● Attività:
(a) Nel brano sul caro carburante, di quanto sono aumentati i costi in 40 giorni secondo Mimma La Valle?
(b) Trascrivi di nuovo il passo del brano sul caro carburante, cominciando dalle parole "Un allarme condiviso" e fermandoti dopo "studenti e turismo.". Nel farlo, sostituisci "gite scolastiche" con "uscite didattiche".
─── Estratto del documento
Caro carburante. Mimma La Valle lancia l’allarme: “Bus a rischio senza aiuti”

Dalle pagine de Il Resto del Carlino, Mimma La Valle, presidente de La Valle Trasporti e del Consorzio Ferrara Mobilità, richiama l’attenzione su una situazione sempre più critica per le imprese del trasporto pubblico locale: l’aumento dei costi — a partire dal carburante — sta mettendo a dura prova la sostenibilità del servizio. “In 40 giorni gli aumenti sono stati del 40% – ribadisce -siamo molto preoccupati del vertiginoso aumento dei pressi del gasolio da autotrazione, nonostante i numerosi interventi  messi in campo anche dalla nostra Associazione”.

Un allarme condiviso anche da altri operatori. Leonardo Cornacchini, titolare di CorBus e presidente del Consorzio Bus&Fly, sottolinea come le aziende si trovino ad affrontare rincari significativi, senza poterli trasferire sui contratti in essere, con margini sempre più ridotti. Il costo per le gite scolastiche, ad esempio, è già stato deciso con le valutazioni del carburante anteriori alla crisi e a quelle ora le aziende devono attenersi.

Il rischio è concreto: senza interventi mirati e tempestivi, si va verso difficoltà crescenti per le imprese e possibili ripercussioni sulla continuità dei servizi.

Il caso della navetta  per l’aeroporto Marconi di Bologna, oggi garantita, dimostra quanto sia essenziale sostenere il settore per assicurare collegamenti strategici per cittadini, studenti e turismo.

👉 Serve un impegno chiaro: sostenere il TPL significa tutelare il diritto alla mobilità e accompagnare lo sviluppo economico e sociale del Paese.
──────
─── Dati archiviati
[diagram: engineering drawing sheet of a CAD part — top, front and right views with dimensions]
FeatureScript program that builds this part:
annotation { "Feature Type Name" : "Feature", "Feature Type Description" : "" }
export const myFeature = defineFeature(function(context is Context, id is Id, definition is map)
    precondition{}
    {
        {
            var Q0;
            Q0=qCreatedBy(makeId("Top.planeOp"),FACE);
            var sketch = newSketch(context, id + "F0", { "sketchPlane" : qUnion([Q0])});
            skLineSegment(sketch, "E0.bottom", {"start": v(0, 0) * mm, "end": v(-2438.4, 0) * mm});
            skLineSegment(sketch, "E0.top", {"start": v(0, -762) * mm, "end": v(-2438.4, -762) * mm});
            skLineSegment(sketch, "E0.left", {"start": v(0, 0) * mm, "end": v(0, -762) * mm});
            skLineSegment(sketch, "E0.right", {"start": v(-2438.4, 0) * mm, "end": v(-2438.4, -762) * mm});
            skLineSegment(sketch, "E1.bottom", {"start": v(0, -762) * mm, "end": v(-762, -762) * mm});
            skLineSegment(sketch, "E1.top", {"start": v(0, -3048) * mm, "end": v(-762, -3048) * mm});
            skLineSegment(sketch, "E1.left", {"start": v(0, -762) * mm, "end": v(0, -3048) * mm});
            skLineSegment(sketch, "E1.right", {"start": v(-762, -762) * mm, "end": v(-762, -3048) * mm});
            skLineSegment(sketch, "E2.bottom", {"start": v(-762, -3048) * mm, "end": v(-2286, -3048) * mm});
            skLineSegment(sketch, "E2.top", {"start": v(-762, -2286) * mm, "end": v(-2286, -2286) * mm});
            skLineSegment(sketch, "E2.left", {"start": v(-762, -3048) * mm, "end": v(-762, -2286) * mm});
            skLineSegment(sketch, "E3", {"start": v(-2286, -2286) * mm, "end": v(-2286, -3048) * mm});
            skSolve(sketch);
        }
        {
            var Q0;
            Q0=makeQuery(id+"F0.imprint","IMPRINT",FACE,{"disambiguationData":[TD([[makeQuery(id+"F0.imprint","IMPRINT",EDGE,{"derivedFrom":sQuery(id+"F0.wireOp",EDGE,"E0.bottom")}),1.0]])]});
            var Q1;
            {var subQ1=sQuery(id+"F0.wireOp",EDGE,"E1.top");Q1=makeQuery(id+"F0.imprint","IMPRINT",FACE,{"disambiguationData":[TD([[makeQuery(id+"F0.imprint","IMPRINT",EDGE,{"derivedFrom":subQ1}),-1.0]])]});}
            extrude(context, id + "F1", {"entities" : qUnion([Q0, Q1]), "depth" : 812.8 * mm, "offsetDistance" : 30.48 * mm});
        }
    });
──────
● Soluzioni:
(a) Del 40%.

(b)
Un allarme condiviso anche da altri operatori. Leonardo Cornacchini, titolare di CorBus e presidente del Consorzio Bus&Fly, sottolinea come le aziende si trovino ad affrontare rincari significativi, senza poterli trasferire sui contratti in essere, con margini sempre più ridotti. Il costo per le uscite didattiche, ad esempio, è già stato deciso con le valutazioni del carburante anteriori alla crisi e a quelle ora le aziende devono attenersi.

Il rischio è concreto: senza interventi mirati e tempestivi, si va verso difficoltà crescenti per le imprese e possibili ripercussioni sulla continuità dei servizi.

Il caso della navetta  per l’aeroporto Marconi di Bologna, oggi garantita, dimostra quanto sia essenziale sostenere il settore per assicurare collegamenti strategici per cittadini, studenti e turismo.